Maryline se redressa, le regard absent, un fin filet de bave présent sur la joue. Elle passa une main dans sa poche. Elle y trouva bien sûr la cause de son état, son paquet de feuilles semi-opaques, mais aussi, sans surprise apparente, une petite télécommande permettant d’ouvrir la portière, de défaire le toit amovible et de démarrer la charmante automobile de la maîtresse. En fait, elle avait feint de s’évanouir uniquement dans le but de subtiliser l’objet. La salive qu’elle balaya d’un revers de manche faisait également partie de la mise en scène.


Elle roulait à fond la caisse. Décapotable, mort entre les lèvres, dancefloor et pays de fous… Direction la casse !

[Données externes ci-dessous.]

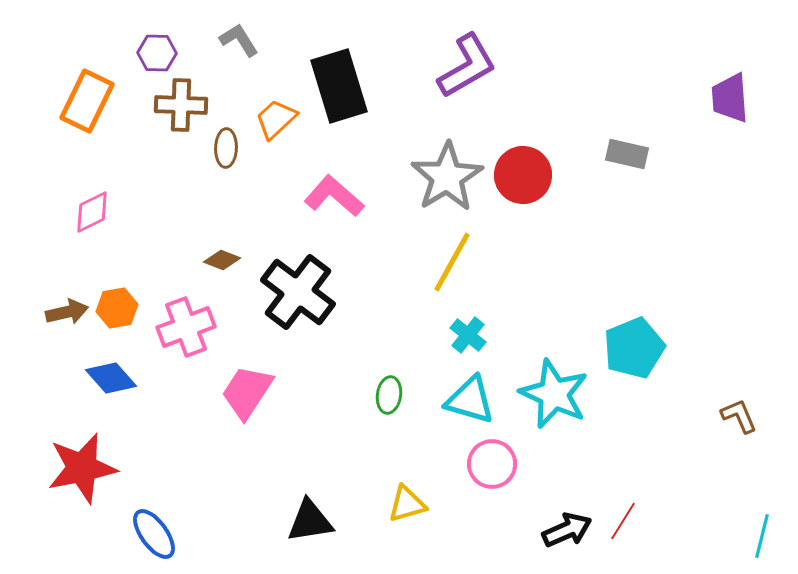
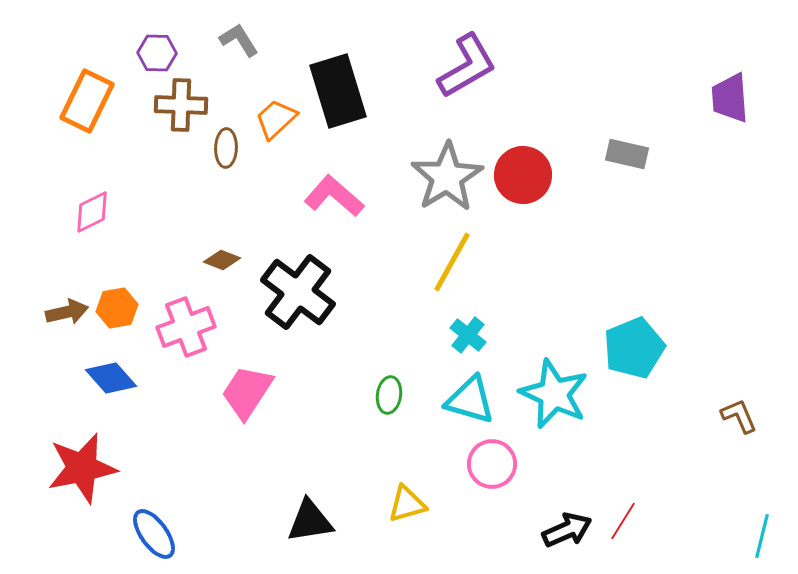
black rectangle: moved 1 px left, 5 px down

À la casse, quelque chose se préparait. X était là. Bakemono aussi, sous une autre apparence, ainsi que les trois membres de la famille de KingShit. Il s’agissait d’un ancien cimetière pour automobiles, déserté depuis bien longtemps, mais il avait de toute évidence repris du service. Personne n’avait été mis au courant. Maryline laissa tomber son joint sur le ciment. Elle se dirigeait vers le petit bâtiment où se trouvaient de nombreux outils. Elle en sortit avec un chariot plein qu’elle amena aux côtés de la décapotable. Elle répandait des pièces autour d’elle durant quelques heures, puis, pendant que le soleil embrassait goulûment le lointain paysage, elle brandit devant lui les précieuses entrailles mécaniques destinées à un projet dépassant l’entendement. Alors, soudainement, un bras articulé, gigantesque, fit trembler le sol pour s’emparer du cœur suintant et de tous les autres organes du véhicule. Une colline de carcasses désossées, mais clairement disposées d’une façon réfléchie, s’éleva à deux lieues dans les cieux, tandis qu’au sommet brillait X.

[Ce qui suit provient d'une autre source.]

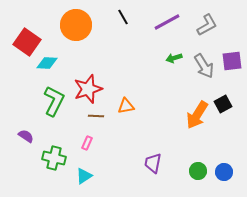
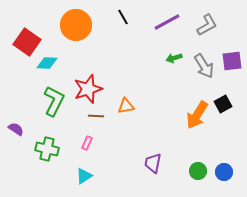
purple semicircle: moved 10 px left, 7 px up
green cross: moved 7 px left, 9 px up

L’horizon finit par engloutir tout rayon ;
L’imposante montagne grondait, malmenait
X qui tomba, sans grâce, désoxygéné;
L’esprit à jamais souillé par la possession.

Le mont se fissurait sous d’innombrables spasmes,
Pour voir apparaître le gosier d’un volcan,
Béant au sommet du Monde, terrifiant;
Illusion d’un géant qui tousse; un fantasme.

Ô Maryline, ta fin sous moultes carcasses;
Le ciel pleurait du métal par-delà la casse;
Tranchée ou déchiquetée ; feu la rédemption.

Et, suite à son effroyable tourment, la Terre
Exhala son âme, lors de l’assomption
D’un auguste appareil parcourant l’univers.